Con el tiempo, un triciclo hizo acto de presencia. Vendía tacos de asada y longaniza. No los traía ya hechos, no: eran asados ahí mismo. El taquero, tan bueno con la carne como con la ingeniería, le había montado una especie de asador hechizo al triciclo, con todo y tabla para cortar la carnita y armar el taco campechano. El triciclo se reconvertía, vía el apuro económico y el ingenio derivado de este, en un puesto de tacos completo —y complejo—, además de ser el transporte del taquero y su materia prima, todo en demostración de la perfección de la invención de la bicicleta. Hace poco, el don, que atendía su triciclo junto a su hija, desapareció. Quizá se fueron a mejores tierras, donde los de Aurrerá no corran a los que les dan de comer.

No es, sin embargo, el carrito más ingenioso que he visto. Hace poco, un día en la mañana, salí de casa a buscar unos frijoles refritos para desayunar. Subía la empedrada calle en la que vivo, dirigiéndome hacia la tiendita, cuando alcé la vista hacia la esquina. Ahí, un taquero servía una multitud de tacos —de papa con chorizo, de bistec asado, de longaniza— que preparaba en una gigantesca sartén donde iba asando y friendo al momento. El puesto soltaba un humo blanco que se enrollaba en la luz pálida de la fría mañana cholulteca.

Me acerqué más conforme me dirigía a la tienda y pude ver, entonces, la constitución del puesto: no era un puesto, ni un triciclo, sino un carrito de súper en el que el taquero había montado su sartén y sus contenedores de comida. Estaba embobado ahí, viendo el puesto y su ingeniería, cuando el señor terminó de despachar al chavo que atendía y movió el carrito para avanzar a otro lugar. Ahí iba, empujando su ingenioso y cotidiano portento, cuando algo —el frío, el hambre, el humo de los tacos— me llevó a imaginarlo como el último puesto de tacos del mundo: el carrito de súper empujado por un Mad Max de la carne asada, el único sobreviviente de un holocausto de grandes capitales corriendo a los puestitos móviles. Solo salí del ensueño cuando vi el logo de Aurrerá en el carrito del súper devenido puesto de tacos: justo a tiempo, alcancé a despertar para correr tras él y pedirle, claro, una orden de asada con todo.~


#UnaOrdenconTodo es la columna en que Luis Reséndiz, autor de Insular (2015) y Cinécdoque (2017), explora la comida de las calles –la comida en movimiento– con una mirada afilada. 'Meals on wheels' es su primera entrega, pero podrán seguirla aquí.

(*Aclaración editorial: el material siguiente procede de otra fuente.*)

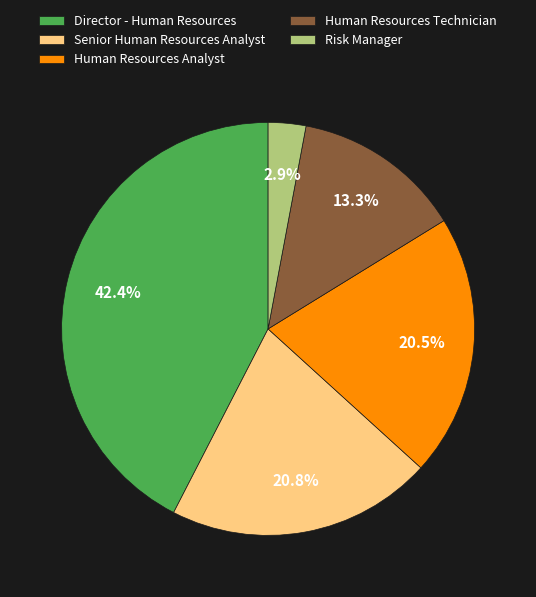

Does Senior Human Resources Analyst represent more than half of the total?

No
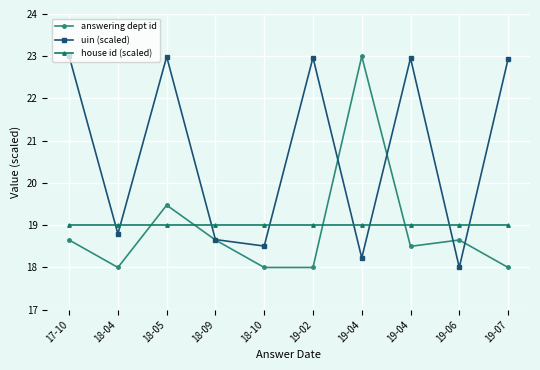

Which series has the largest total across all categories?

uin (scaled)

[1] Mi tortero de confianza se llama George, antiguo cadenero de Barfly: tipo macizo, duro, pelón y con barba de candado. Las tortas que vende, preparadas por su esposa en una reproducción de un modelo colaborativo común, son impecables. Mi favorita: la de chuleta hawaiana. Si algún día vienen a Cholula, pídanme su número. Eso sí, aguas con los chiles: pican como malnacidos.